当クリニックでは、内科一般診療や糖尿病、ほかにも高血圧や脂質異常症(高脂血症)など、幅広く診療を行っております。例えば血圧やコレステロールの高値を検診などで指摘され、医療機関を受診して内服薬を1~3種類程度服用しながら、日々変わりなくお仕事や生活をされている方も多くいらっしゃいます。

病院・クリニックを受診された理由として「薬がなくなったから」は、恐らくトップ3に入る動機ではないかと思われますが、ここで「服薬をつづける」ということについてひとつ考えてみようと思います。

 

そもそも、貴方はなぜ今の薬をお飲みなのでしょうか。○○(血圧、コレステロール等)が高いから飲みましょうと医師に言われたから、という理由が多いかと思いますが、高いとなぜいけないのでしょうか。

 

高血圧や脂質異常、高血糖(とくに食後)の3者は「メタボリックドミノ」と言われるものの上流にあり、これらを放置しておくとゆくゆくは動脈硬化などを来たし、脳卒中や心疾患につながっていくことが知られています。多くの方は、血圧が高いひとは降圧薬だけを、コレステロールが高いひとは脂質降下薬だけを服用しているために、「自分は血圧は髙いけど、コレステロールや糖尿は大丈夫だ」と思ってしまいがちです。しかし、これらの疾患は互いに連関していることも知られており、単に血圧が高いだけかと思っていたら、×年後のあるところで検査してみたら食後高血糖が生じていた…ということも決して少なくありません。

 

(メタボリックドミノ:国立循環器病研究センターWebサイトより)

 

薬を飲んでいれば大丈夫、無くなったら病院にもらいに行ってるから大丈夫、時々採血受けてるけど何ともないって言われてる…本当にそれで良いでしょうか。

 

血圧の薬を欠かさずに飲んでいても、血圧は病院で測ってもらうだけで自宅では全く測っていないという方、コレステロールの薬を飲んでいても、血液検査はコレステロールの検査だけで、血糖検査や動脈硬化検査は何年もあるいは全く受けていないという方も数多くいらっしゃいます。こうした方がある時にある病気になって、「薬はちゃんと飲んでいたのにどうして」と慌てておられるのを数多く目にしてきました。

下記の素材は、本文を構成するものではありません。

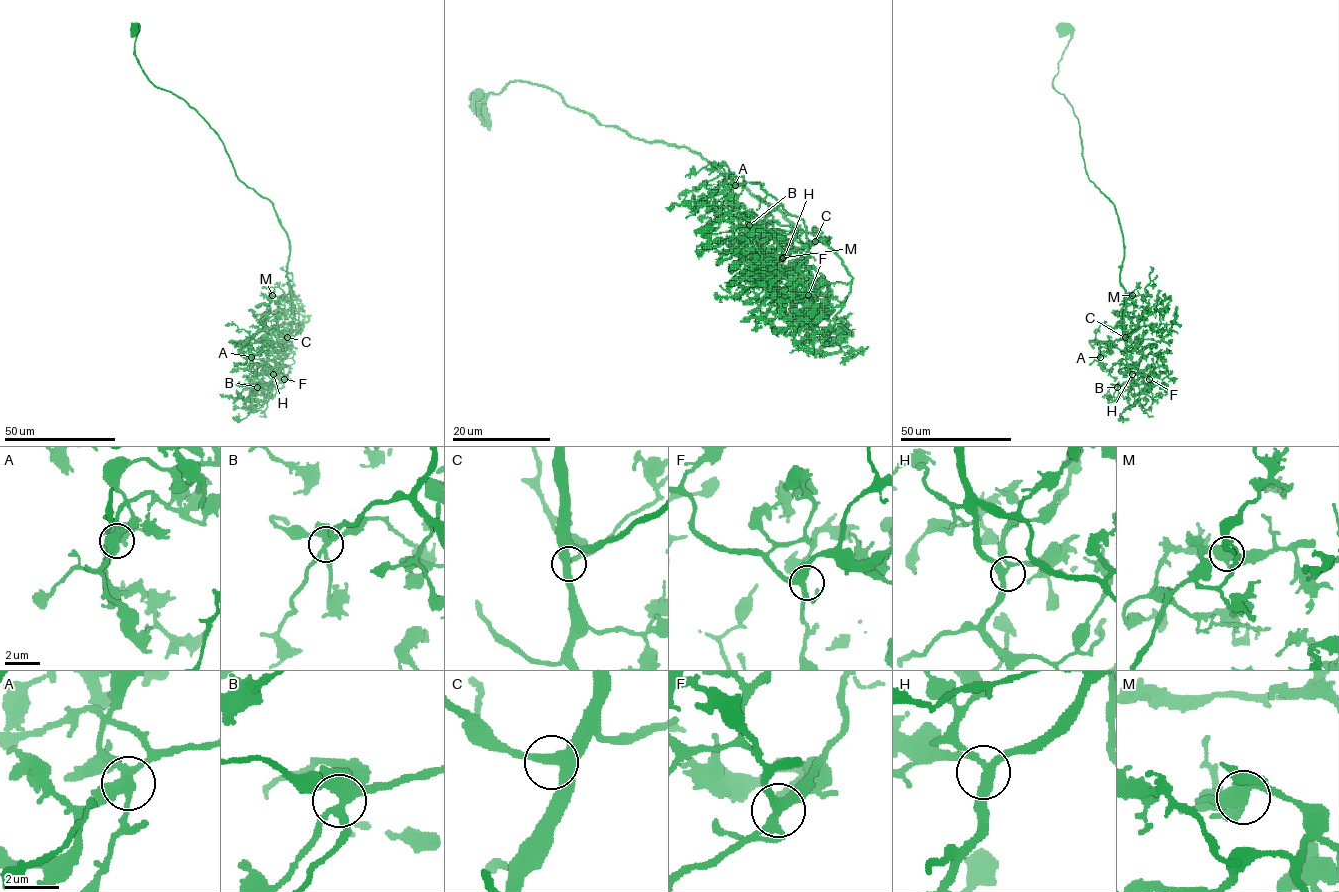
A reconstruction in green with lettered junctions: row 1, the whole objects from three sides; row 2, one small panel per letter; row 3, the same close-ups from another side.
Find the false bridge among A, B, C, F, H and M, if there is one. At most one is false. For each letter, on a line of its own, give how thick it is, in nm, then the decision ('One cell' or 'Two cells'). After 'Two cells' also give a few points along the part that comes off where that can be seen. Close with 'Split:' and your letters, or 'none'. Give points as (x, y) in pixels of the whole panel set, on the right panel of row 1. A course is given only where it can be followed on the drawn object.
A: Thickness 360 nm. One cell
B: Thickness 420 nm. One cell
C: Thickness 320 nm. One cell
F: Thickness 320 nm. One cell
H: Thickness 320 nm. One cell
M: Thickness 440 nm. One cell
Split: none

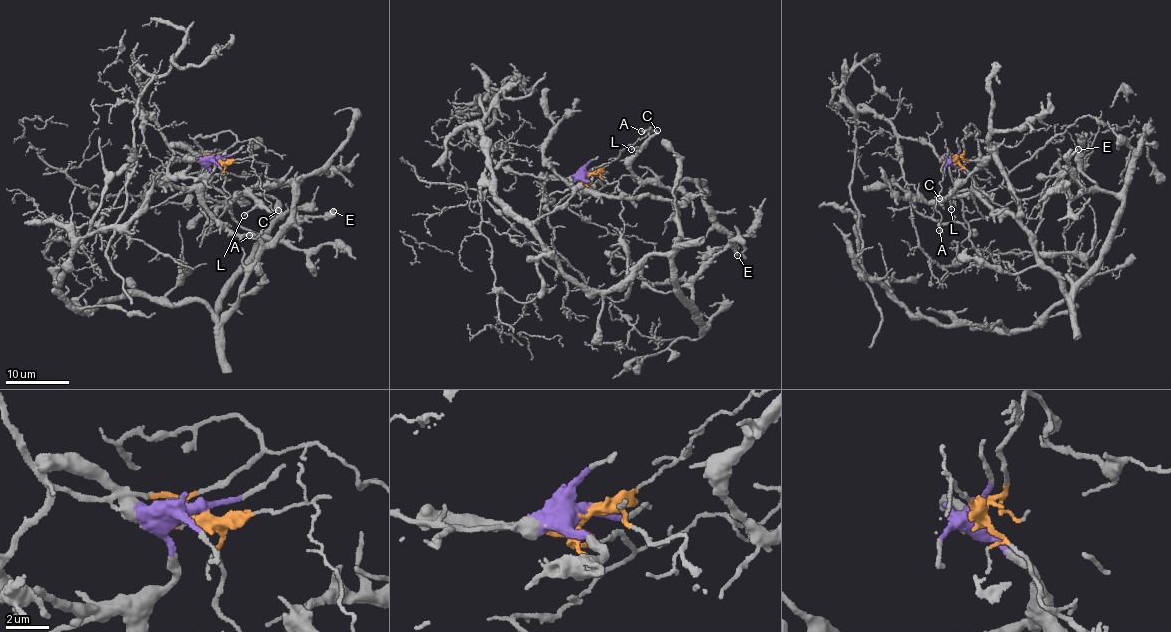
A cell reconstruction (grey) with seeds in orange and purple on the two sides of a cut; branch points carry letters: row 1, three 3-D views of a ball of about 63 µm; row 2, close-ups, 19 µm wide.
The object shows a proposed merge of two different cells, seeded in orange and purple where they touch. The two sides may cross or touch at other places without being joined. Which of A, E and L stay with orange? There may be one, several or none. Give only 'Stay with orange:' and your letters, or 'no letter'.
Stay with orange: A

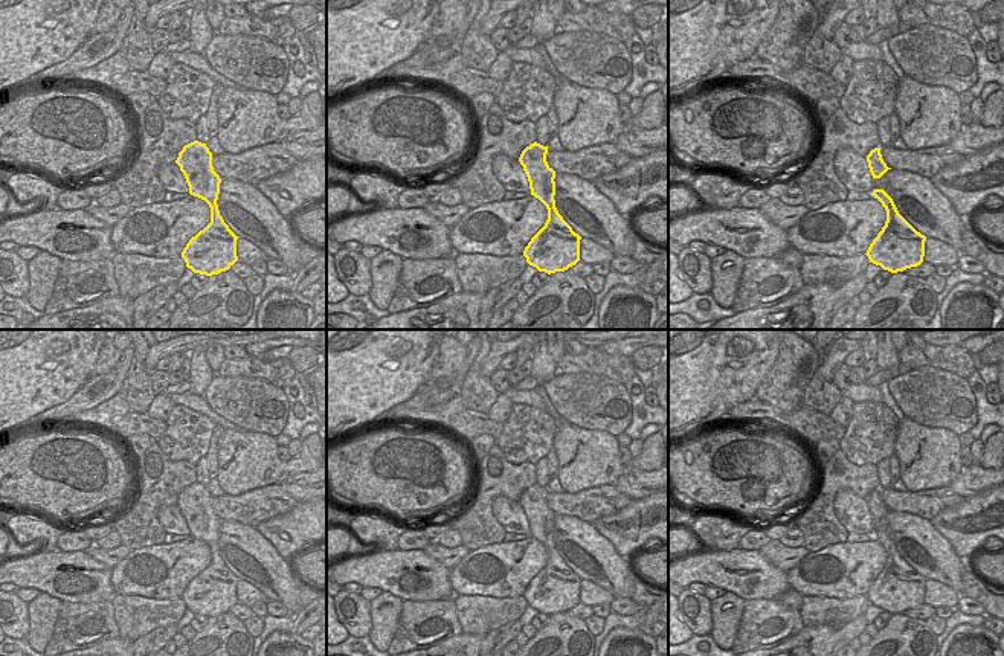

詳細はまたの機会にお伝えしようと思いますが、血圧もコレステロールも「管理目標」というものがあり、その目標は年齢や性別、家系内に狭心症・心筋梗塞になった方がいるか、習慣的に喫煙しているか、耐糖能異常(糖尿病もしくは境界型)があるか…といった条件で変わってきます。そうした条件はひとりひとり違っており、また月単位、年単位で変化してくるものです。また血圧については、病院ではなく自宅での測定値で評価する必要があります。

 

漫然と同じ薬だけを長期間続け、治療を強化すべきタイミングで強化しないでいると、思わぬところで心血管病などにつながってしまう恐れがあります。また、治療を緩める(薬を減らす)べきタイミングでそれがなされなければ何らかの合併症につながることもありますし、もとい「無駄な治療」を受けていることになります。

ただ単に「薬が無くなったときにもらいにいく」ためだけに病医院に行く、というのでは疾病予防や健康維持にはつながりません。いつものお薬をもらいに行くのと同時に、ご自身の状態の評価…例えば、血圧の薬を飲んでいる方ならば、食後の血糖が高くないか、腎臓の機能は正常か、血管が硬くなっていないか、などを評価して下さいとかかりつけの先生にお願いするなどして、医療機関を上手に活用してご自身の健康維持につなげて頂ければと思います。